Segundo o IDDD, a análise dos dados evidencia que a virtualização das sessões, intensificada durante a pandemia, agravou problemas estruturais e fragilizou a função essencial das audiências, que é verificar a necessidade e legalidade das prisões, coibir abusos e prevenir a violência policial.
“O levantamento, feito em parceria com universidades e pesquisadores, indica que avanços normativos não se traduzem automaticamente em práticas adequadas, e que a efetivação desses marcos depende de maiores esforços de implementação por parte do poder público”, mencionou o IDDD, em nota.
Mesmo assim, ressalta a entidade, a modalidade virtual segue predominante. Dados da plataforma Observa Custódia, desenvolvida pela APT, mostram que, em 2024, apenas 26% das audiências foram presenciais; outras 34% ocorreram por videoconferência e 40% alternam entre os dois formatos.
A pesquisa mostrou ainda que as sessões virtuais acontecem majoritariamente em locais inadequados, já que apenas 26% foram feitas a partir de uma sede judicial, como determina a Resolução nº 213/2015 do Conselho Nacional de Justiça (CNJ). O restante das audiências ocorreu em lugares como delegacias e unidades prisionais.
A presença física da defesa também foi considerada exceção, porque somente 26,2% das pessoas custodiadas tiveram advogado ou defensor público ao seu lado nas audiências virtuais. Considerando essa parcela de pessoas sem acompanhamento presencial da defesa, 37,5% delas ainda apareciam cercadas por policiais durante a sessão, o que costuma inibir denúncias de agressões.
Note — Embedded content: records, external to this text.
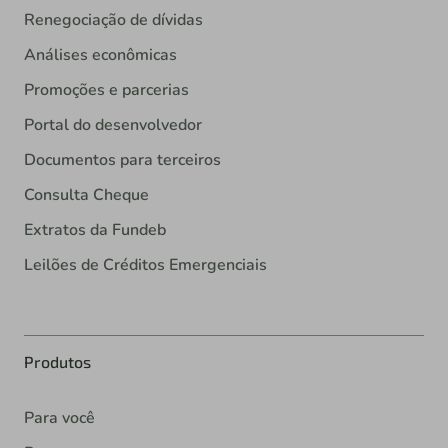
Renegociação de dívidas
Análises econômicas
Promoções e parcerias
Portal do desenvolvedor
Documentos para terceiros
Consulta Cheque
Extratos da Fundeb
Leilões de Créditos Emergenciais
Produtos
Para você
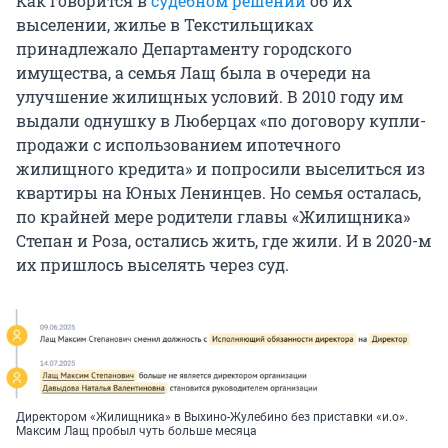
Как говорится в
судебном решении
об их
выселении, жилье в Текстильщиках
принадлежало Департаменту городского
имущества, а семья Лащ была в очереди на
улучшение жилищных условий. В 2010 году им
выдали однушку в Люберцах «по договору купли-
продажи с использованием ипотечного
жилищного кредита» и попросили выселиться из
квартиры на Юных Ленинцев. Но семья осталась,
по крайней мере родители главы «Жилищника»
Степан и Роза, остались жить, где жили. И в 2020-м
их пришлось выселять через суд.
Директором «Жилищника» в Выхино-Жулебино без приставки «и.о».
Максим Лащ пробыл чуть больше месяца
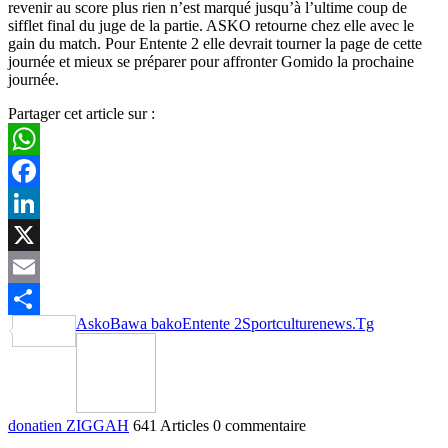
revenir au score plus rien n’est marqué jusqu’à l’ultime coup de
sifflet final du juge de la partie. ASKO retourne chez elle avec le
gain du match. Pour Entente 2 elle devrait tourner la page de cette
journée et mieux se préparer pour affronter Gomido la prochaine
journée.
Partager cet article sur :
WhatsApp
Facebook
LinkedIn
X
Email
Asko
Bawa bako
Entente 2
Sportculturenews.Tg
Partager
donatien ZIGGAH
641 Articles
0 commentaire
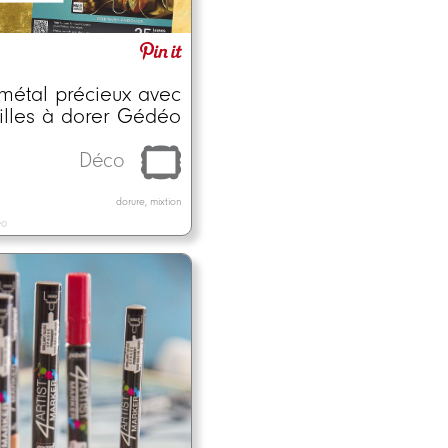
 métal précieux avec
uilles à dorer Gédéo
Déco
dorure, mixtion
éo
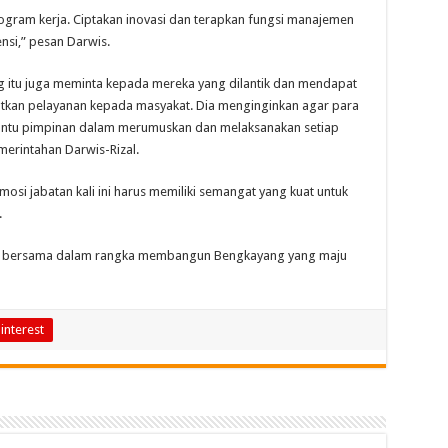
gram kerja. Ciptakan inovasi dan terapkan fungsi manajemen
nsi,” pesan Darwis.
 itu juga meminta kepada mereka yang dilantik dan mendapat
katkan pelayanan kepada masyakat. Dia menginginkan agar para
bantu pimpinan dalam merumuskan dan melaksanakan setiap
merintahan Darwis-Rizal.
mosi jabatan kali ini harus memiliki semangat yang kuat untuk
.
tas bersama dalam rangka membangun Bengkayang yang maju
interest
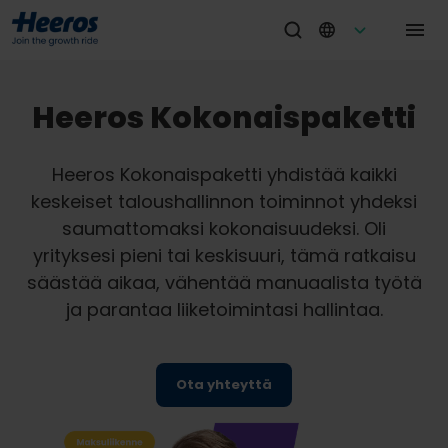
Heeros Kokonaispaketti
Heeros Kokonaispaketti yhdistää kaikki
keskeiset taloushallinnon toiminnot yhdeksi
saumattomaksi kokonaisuudeksi. Oli
yrityksesi pieni tai keskisuuri, tämä ratkaisu
säästää aikaa, vähentää manuaalista työtä
ja parantaa liiketoimintasi hallintaa.
Ota yhteyttä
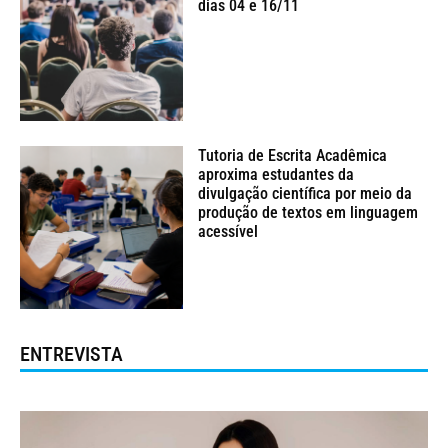
dias 04 e 16/11
Tutoria de Escrita Acadêmica
aproxima estudantes da
divulgação científica por meio da
produção de textos em linguagem
acessível
ENTREVISTA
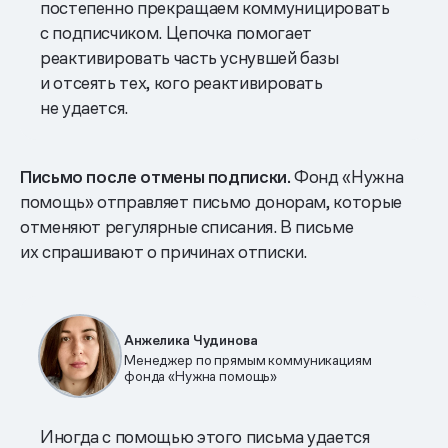
постепенно прекращаем коммуницировать
с подписчиком. Цепочка помогает
реактивировать часть уснувшей базы
и отсеять тех, кого реактивировать
не удается.
Письмо после отмены подписки.
Фонд «Нужна
помощь» отправляет письмо донорам, которые
отменяют регулярные списания. В письме
их спрашивают о причинах отписки.
Анжелика Чудинова
Менеджер по прямым коммуникациям
фонда «Нужна помощь»
Иногда с помощью этого письма удается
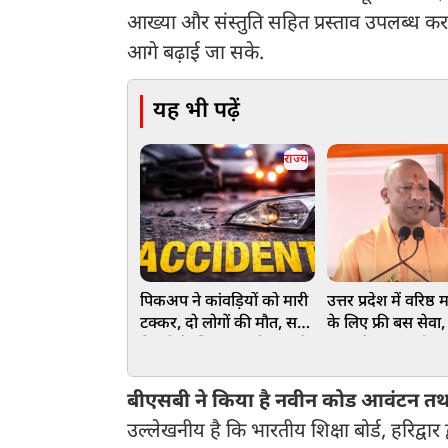
आख्या और संस्तुति सहित प्रस्ताव उपलब्ध कराने
आगे बढ़ाई जा सके.
यह भी पढ़ें
राज्य
पिकअप ने कांवड़ियों को मारी
उत्तर प्रदेश में वरिष्
टक्कर, दो लोगों की मौत, सबूत
के लिए फ्री बस सेवा
मिटाने के लिए शव को नहर में
बजट में 100 करोड़ र
फेंका
प्रावधान
बीएसबी ने किया है नवीन कोड आवंटन तथा 
उल्लेखनीय है कि भारतीय शिक्षा बोर्ड, हरिद्वार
De acordo com o IDDD, quando o juiz está presente no mesmo ambiente da pessoa custodiada, a condução da audiência é considerada 25,3% mais efetiva para investigar denúncias de violências “o que inclui registrar sinais visíveis de tortura e buscar testemunhas”.
Raça e gênero
“A diferença revela que os relatos de pessoas negras tiveram menor probabilidade de gerar respostas institucionais, mesmo quando as denúncias são formalizadas”, avaliou o IDDD.
Para a entidade, o resultado confirma o impacto do racismo institucional na rotina das audiências.
Na análise de gênero, a pesquisa mostrou que, mesmo quando mulheres têm filhos menores de 12 anos, hipótese que autoriza a substituição da prisão preventiva por domiciliar, segundo o Marco Legal da Primeira Infância, a taxa de encarceramento praticamente não muda: 28,9% entre mães e 29,3% entre as demais mulheres.
Recomendações
“Em 10 anos, houve avanços importantes na regulamentação das audiências de custódia. Se essas regras fossem efetivamente cumpridas e as recomendações implementadas, teríamos um instrumento ainda mais robusto para evitar prisões ilegais e prevenir a violência policial”, defende.
Para o presidente do IDDD, Guilherme Carnelós, o Poder Legislativo vai na contramão da efetividade da política, com a aprovação de medidas populistas. Em 27 de novembro, entrou em vigor a Lei nº 15.272/2025, que dá maior possibilidade à decretação de prisões preventivas. O chamado PL Antifacção (PL 5582/2025) prevê que as audiências passem a ser feitas preferencialmente por videoconferência.
“O que realmente precisamos é garantir que a presença física volte a ser a regra, que o prazo de 24 horas seja cumprido e que todo relato de violência seja registrado, encaminhado e devidamente apurado. Só assim será possível reduzir a distância entre a norma e a prática”, defende Carnelós.
Ele ressalta que a audiência de custódia é uma das mais importantes conquistas na garantia de direitos na esfera da justiça criminal dos últimos anos. Em um contexto de violência policial persistente, encarceramento em alta e crescente virtualização das sessões, o IDDD acredita que o compromisso do Estado na implementação e fiscalização das normas já existentes é decisivo.